Conjunto de tarefas
• a. Diga se cada afirmação concorda com o trecho sobre a greve docente, respondendo sim ou não e citando literalmente as palavras do trecho que decidem: (i) a greve nacional dos docentes já atinge a maior parte das instituições federais de ensino do país; (ii) a citação inicial afirma que a universidade brasileira vive uma crise universitária própria; (iii) o foco do segundo artigo é o impacto do movimento docente sobre a conjuntura.
• b. Transcreva do trecho sobre a greve docente, sem nenhuma alteração, a parte que vai de "Retomo o tema" até "realidade da paralisação.".
• c. Escreva a continuação do trecho sobre a greve docente a partir da última frase.

Trecho selecionado
※
A universidade brasileira não questiona a si
própria como estrutura de poder. Há uma sensação de desconforto, há uma
situação de calamidade, mas não há uma crise universitária. A universidade vive
vegetativamente a crise da sociedade brasileira, porém sem uma crise própria.
Tenho dito isso desde que se iniciou a última greve, em abril de 1984. (Maria
de Azevedo Brandão: “Rumo a uma nova Universidade”, 1985. Publicado em “Mundo e
lugar: a urbanidade do pensamento de Maria Brandão”. Edufba,2021, p.p.421-427).
Retomo o tema do artigo anterior desta coluna
(“Universidades e institutos federais, a busca uma razão razoável”) agora
desviando o foco da greve nacional dos docentes, que hoje já afeta a grande
maioria das instituições federais de ensino do país, na contramão de uma razão
razoável. Tendo prevalecido razões corporativas imediatas e o posicionamento
político de contestação ao governo federal, assumido pelo Andes –
Sindicato Nacional, o foco deste segundo artigo dirige-se às conexões da ação
do movimento docente com alguns aspectos relevantes da conjuntura política. O
vetor aqui analisado não é o impacto presumivelmente pequeno do movimento sobre
a conjuntura e sim as implicações desta sobre a situação das IFES ora
submetidas, em sua maioria, à realidade da paralisação.
※
Itens

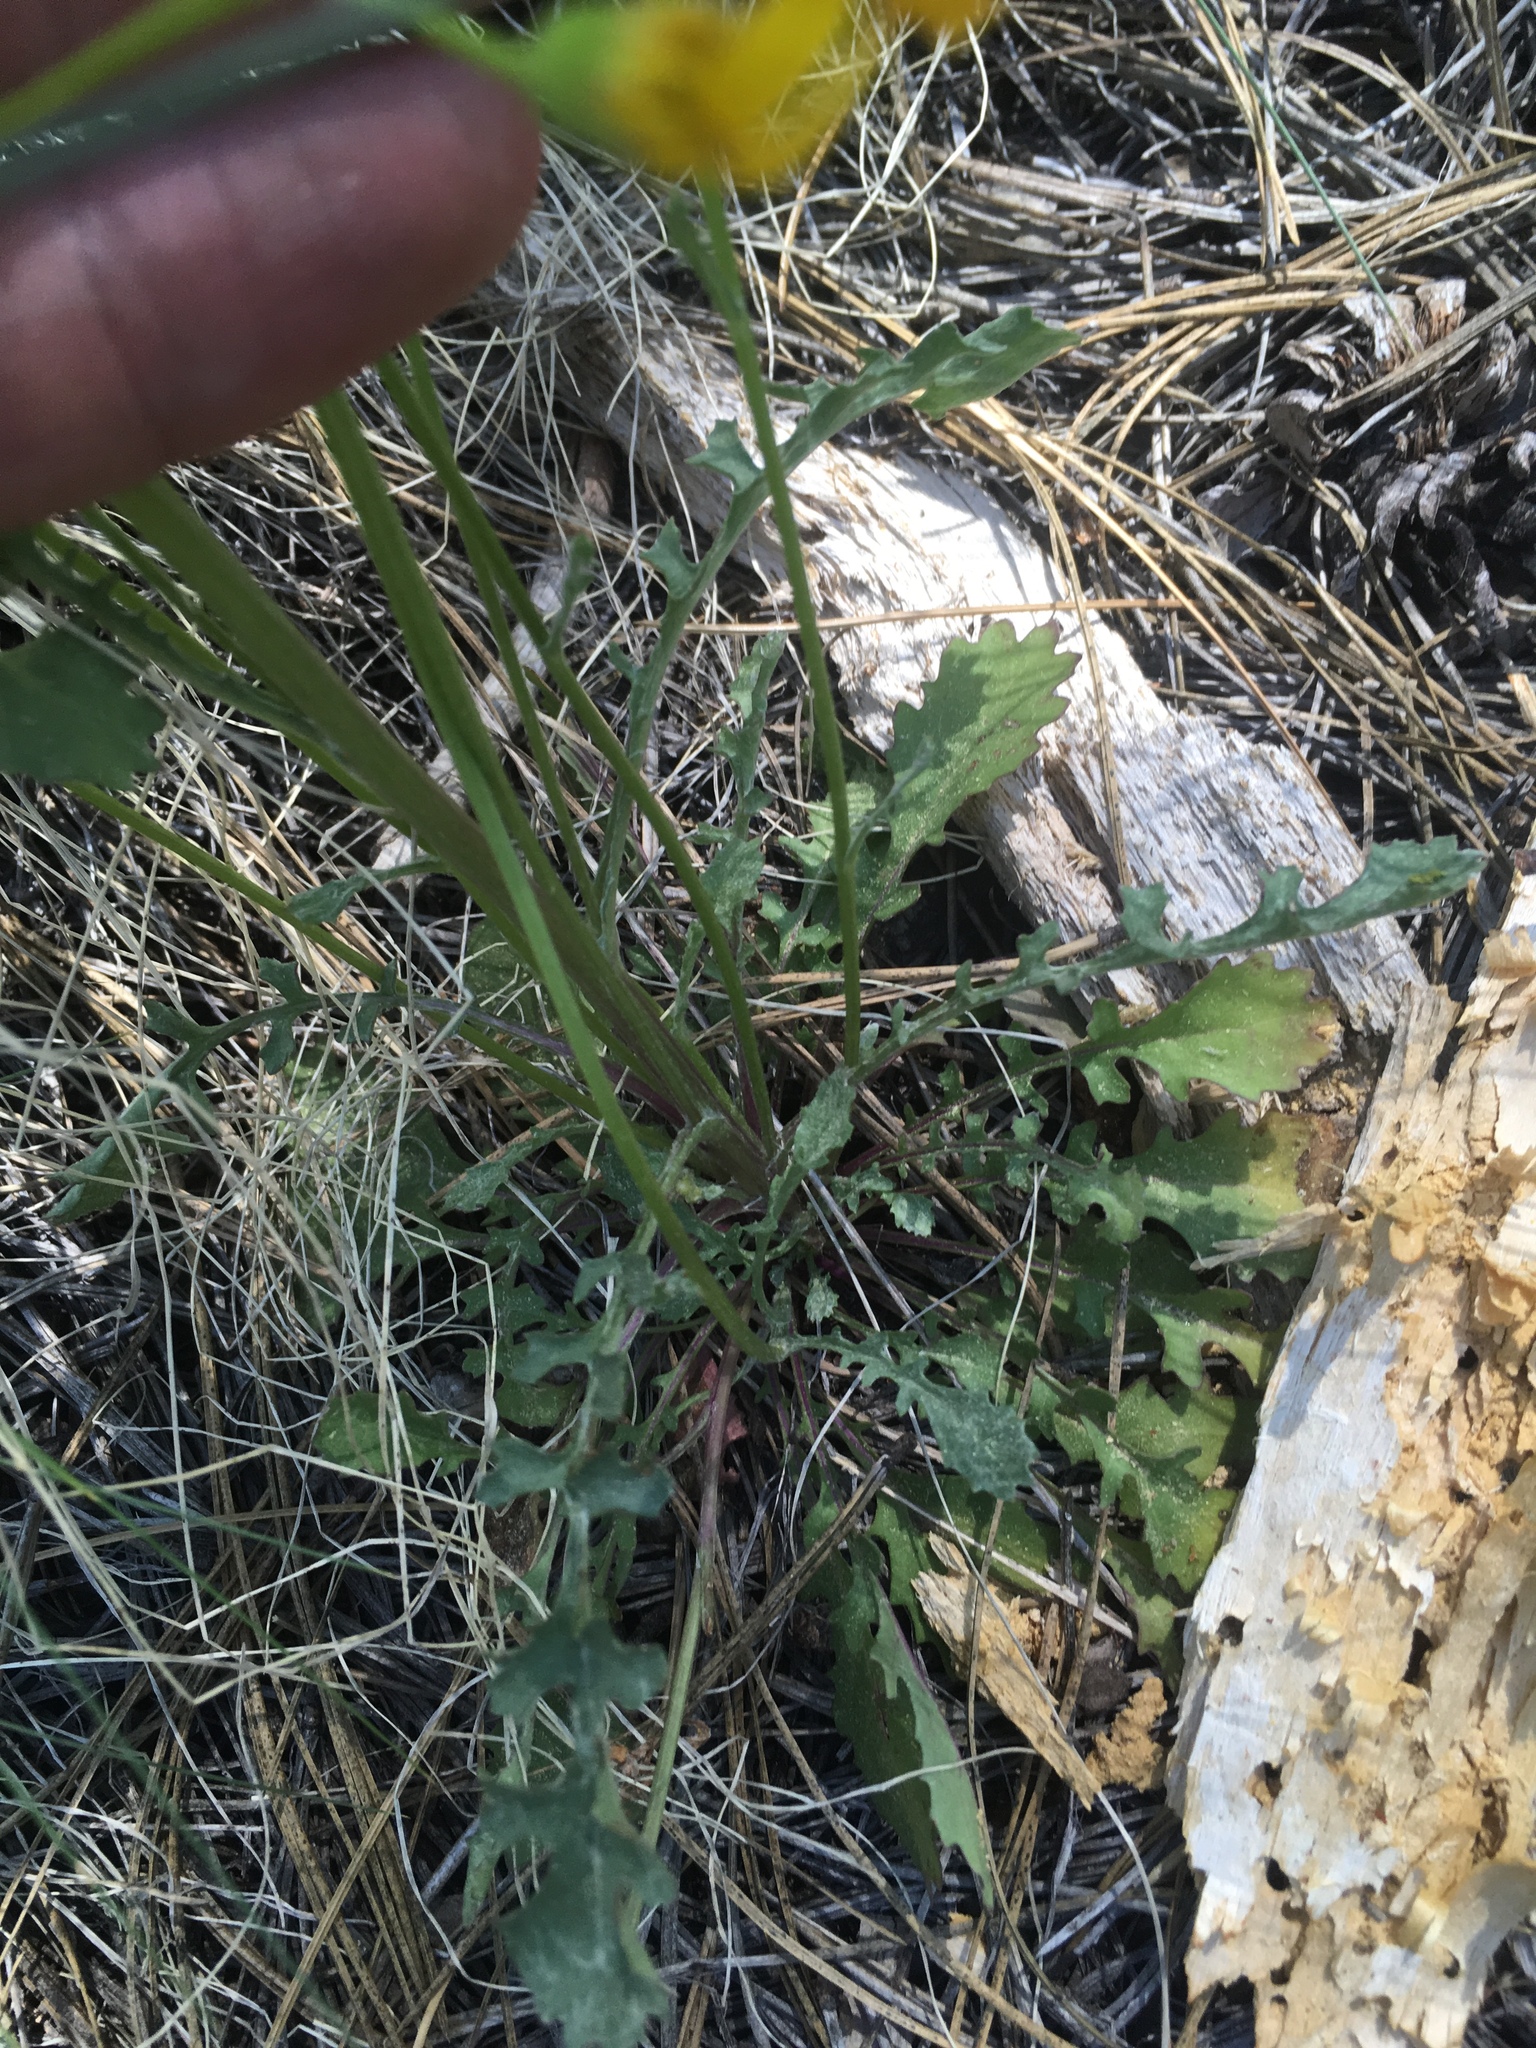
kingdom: Plantae
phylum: Tracheophyta
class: Magnoliopsida
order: Asterales
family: Asteraceae
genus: Packera
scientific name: Packera multilobata
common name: Lobe-leaf groundsel
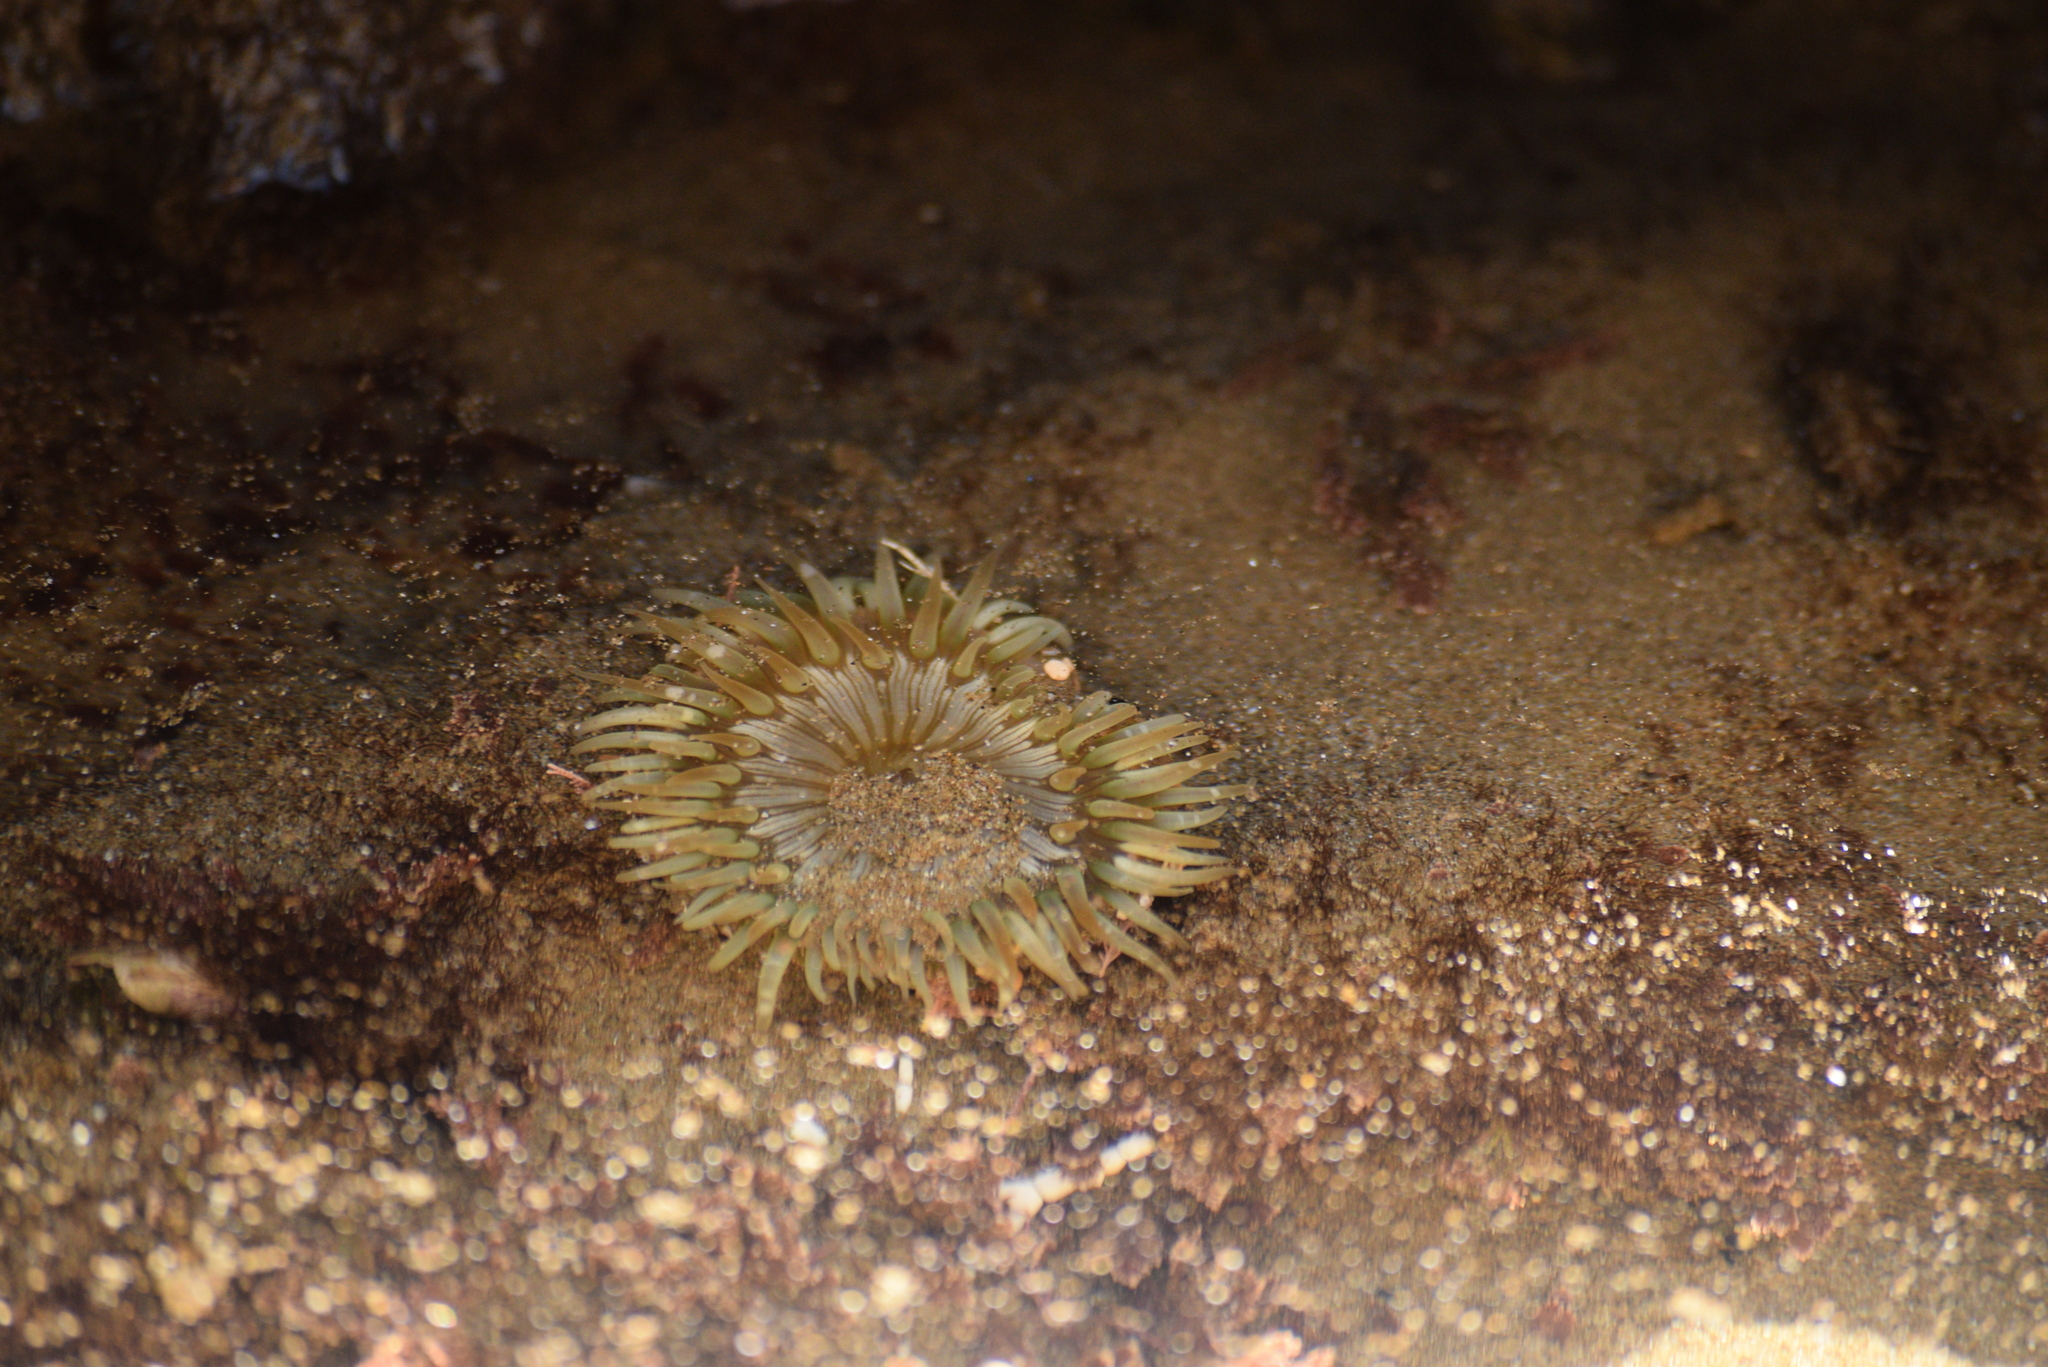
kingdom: Animalia
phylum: Cnidaria
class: Anthozoa
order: Actiniaria
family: Actiniidae
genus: Anthopleura
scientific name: Anthopleura sola
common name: Sun anemone
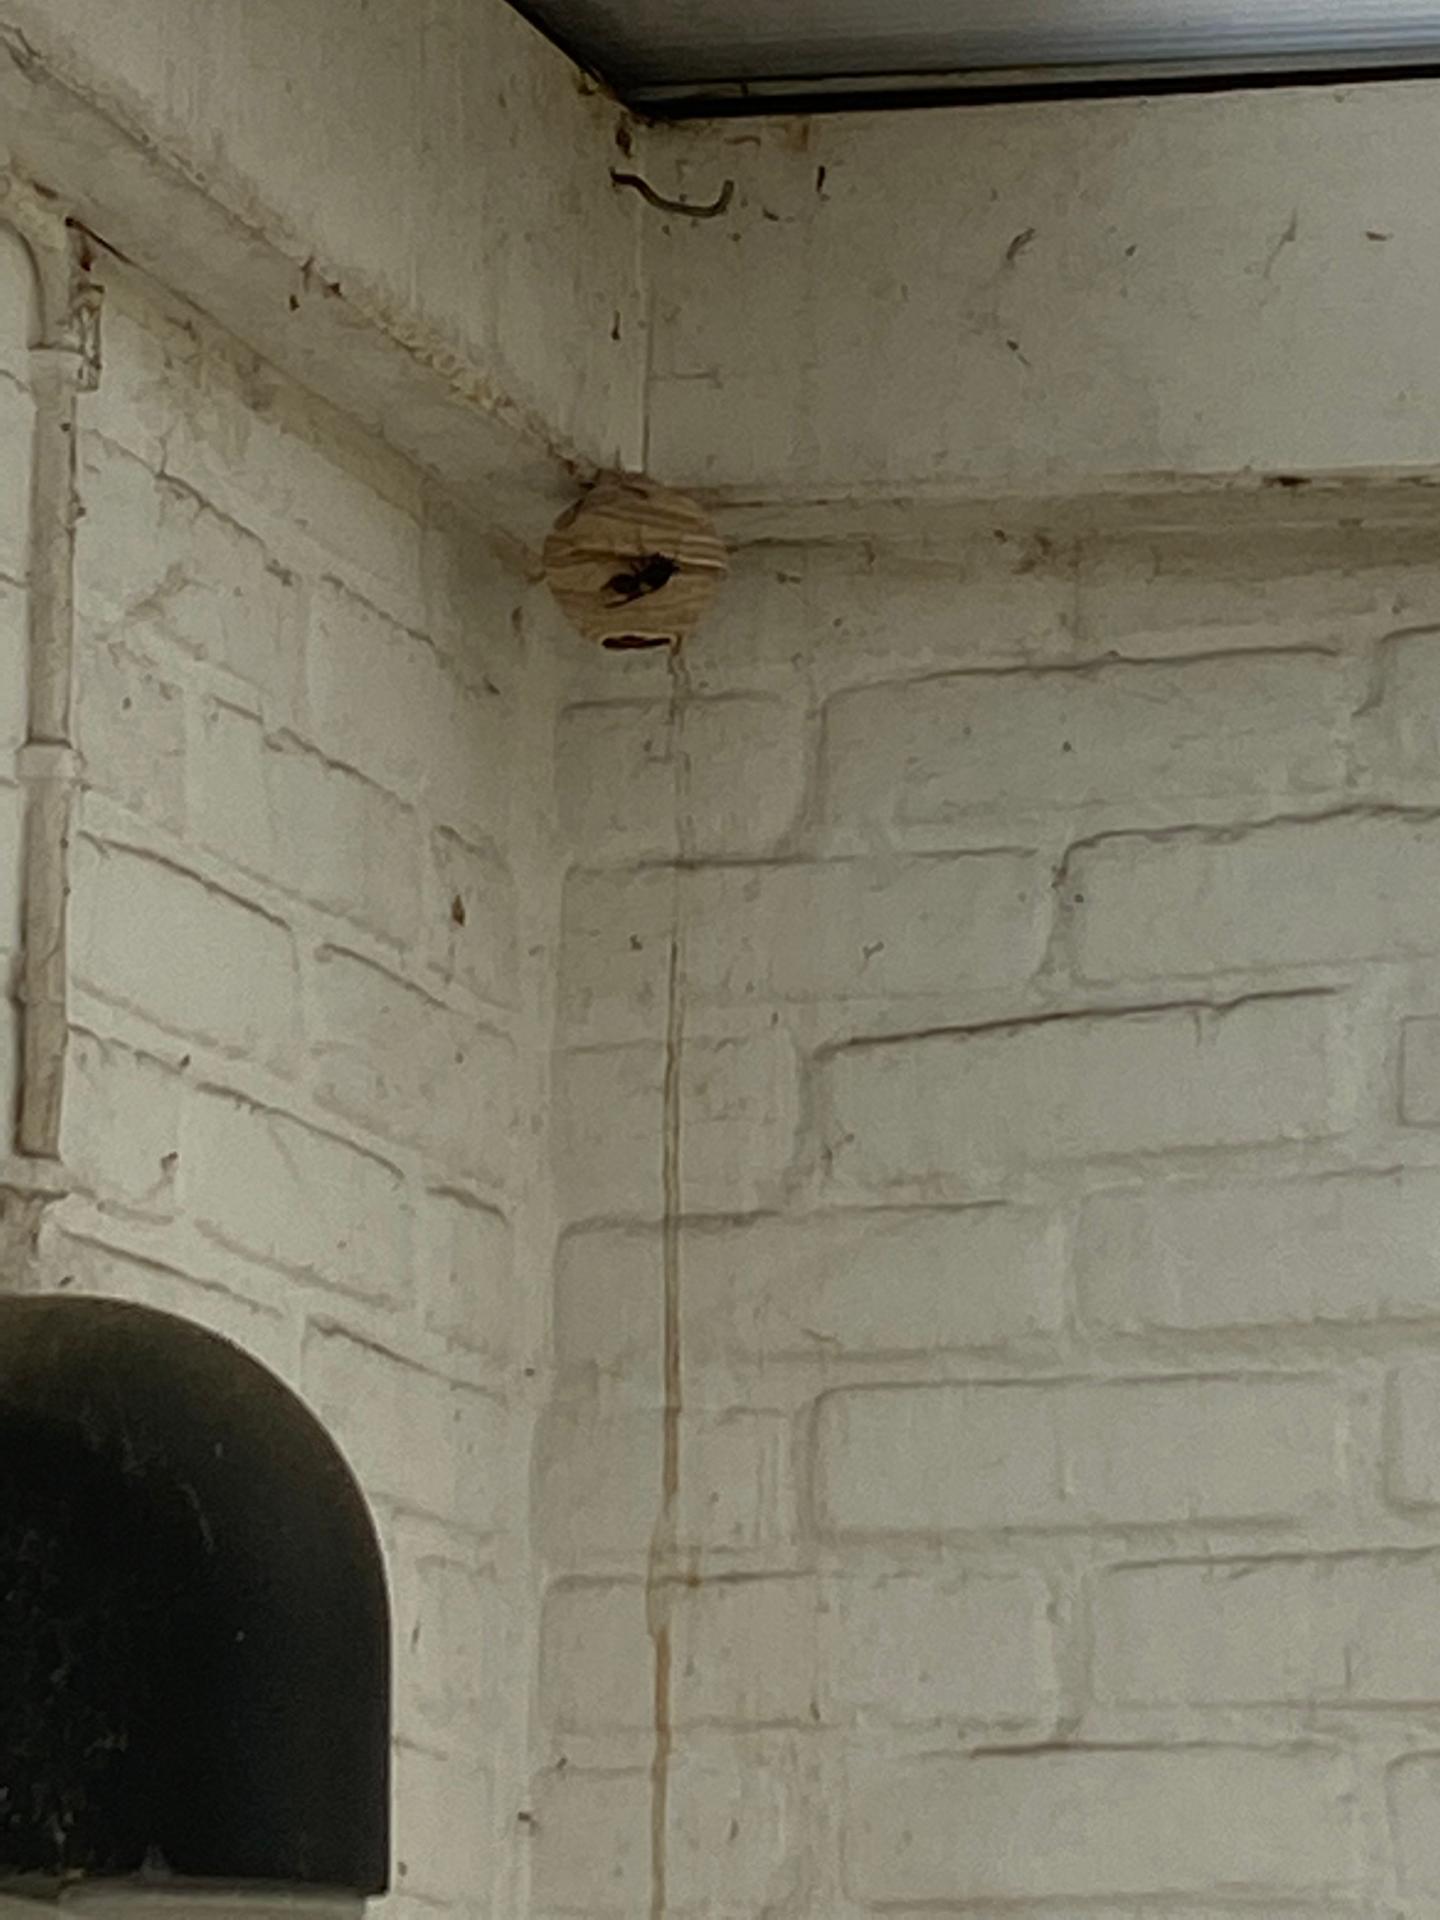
※
Problemas resolvidos
• a.
(i) Sim: "hoje já afeta a grande maioria das instituições federais de ensino do país".
(ii) Não: "mas não há uma crise universitária".
(iii) Não: "O vetor aqui analisado não é o impacto presumivelmente pequeno do movimento sobre a conjuntura e sim as implicações desta sobre a situação das IFES".

• b.
Retomo o tema do artigo anterior desta coluna
(“Universidades e institutos federais, a busca uma razão razoável”) agora
desviando o foco da greve nacional dos docentes, que hoje já afeta a grande
maioria das instituições federais de ensino do país, na contramão de uma razão
razoável. Tendo prevalecido razões corporativas imediatas e o posicionamento
político de contestação ao governo federal, assumido pelo Andes –
Sindicato Nacional, o foco deste segundo artigo dirige-se às conexões da ação
do movimento docente com alguns aspectos relevantes da conjuntura política. O
vetor aqui analisado não é o impacto presumivelmente pequeno do movimento sobre
a conjuntura e sim as implicações desta sobre a situação das IFES ora
submetidas, em sua maioria, à realidade da paralisação.

• c.
As condições precárias das universidades e institutos federais brasileiros e os impasses orçamentários que a situação envolve resultam, naturalmente, de múltiplos fatores, históricos ou recentes e de natureza interna ou externa ao ambiente das IFES. Dentre os de natureza interna está - sem ser obviamente o único, nem o principal - o corporativismo como atitude política motivadora da ação de suas instâncias sindicais. No momento ele é mais visível no movimento sindical docente, cujos discursos e práticas tendem a singularizar insatisfações reais da categoria numa pauta que, no aspecto salarial, parece sugerir uma situação singular, que distingue cidadãos e cidadãs que ali trabalham dos demais, como se fossem "estranhos" uns aos outros. Consequentemente, é menos provável a atenção às pautas universitárias por parte de cidadãos “comuns”, afetados por mil e uma necessidades e interesses outros.
Essa relativa indiferença social – que pode
ser comparada à neutralização atual de uma solidariedade presente em outras
conjunturas por uma “antipatia difusa” – pode ser mitigada, a médio prazo, pela
mudança, de sentido inclusivo, no perfil social dos integrantes dessas
instituições, a começar pelo do seu corpo estudantil, que passa a ser menos
distante do perfil do conjunto da população do país.
Porém, tornar-se menos estranho é faca de
dois gumes para quem valoriza manter o status quo e as relações de poder -
acadêmico ou político-sindical - vigentes dentro dos muros reais ou imaginários
de um campus universitário. Por um lado, a maior convivência (ou o menor
estranhamento) entre quem está dentro e quem está fora pode gerar apoio social
por recursos públicos para essas instituições. Por outro, estimula
questionamentos externos ao modo pouco afeito a prestar contas ao público, pelo
qual elas, via de regra, sempre funcionaram. O mesmo processo que faz a
universidade pública mais importante na vida de mais pessoas, reduz sua
imunidade olímpica a controles sociais.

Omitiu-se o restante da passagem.